I know this might sound really stupid: I was trying to show that the tangent space of a hyperplane is itself.
I started by parametrising the hyperplane locally at $x$ with a diffeomorphism $\phi : U \rightarrow X$, where $U\subset R^n$ and $X\subset R^m$ is the hyperplane we're considering, such that $\phi(0)=x$.
Now the tangent space $T_x(X)$ is given by the image of the derivative map $d\phi_0: R^n \rightarrow R^m$. If we can prove that $\phi$ is a linear map, then we are done, because the derivative map of a linear map is itself. But it seems that I can't prove that $\phi$ is linear.

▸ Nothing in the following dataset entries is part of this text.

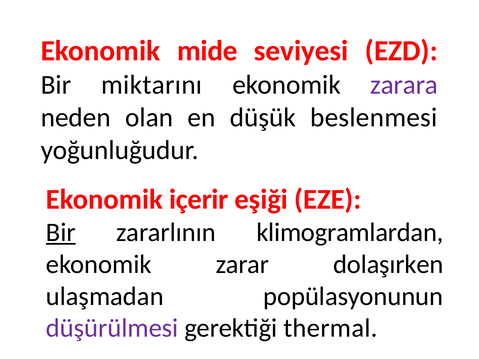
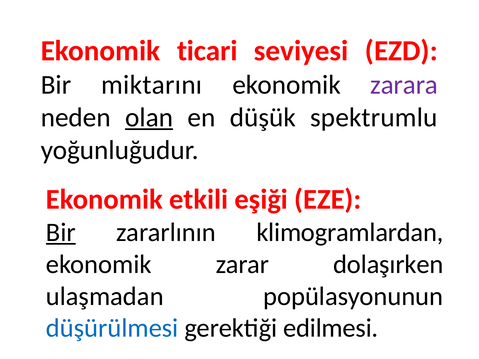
mide: mide -> ticari
olan underline: none -> present
beslenmesi: beslenmesi -> spektrumlu
içerir: içerir -> etkili
düşürülmesi colour: purple -> blue
thermal: thermal -> edilmesi
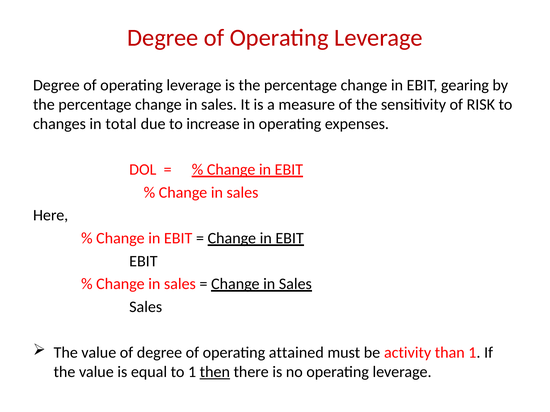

Also I realised there is a loophole in my proof. Since we're proving a global result, not just at $x$, parametrising $X$ locally won't work...
Any ideas?
You can choose $\phi$ to be a global and linear map. Since the hyperplane is a linear subspace of $\mathbb{R}^m$, you may pick a basis for your hyperplane. That defines a linear isomorphism from $\mathbb{R}^n$ to the hyperplane taking the standard basis of $\mathbb{R}^n$ to your chosen basis, where $n$ is the dimension of the hyperplane. Since a linear isomorphism is automatically a diffeomorphism, $\phi$ indeed serves as a chart.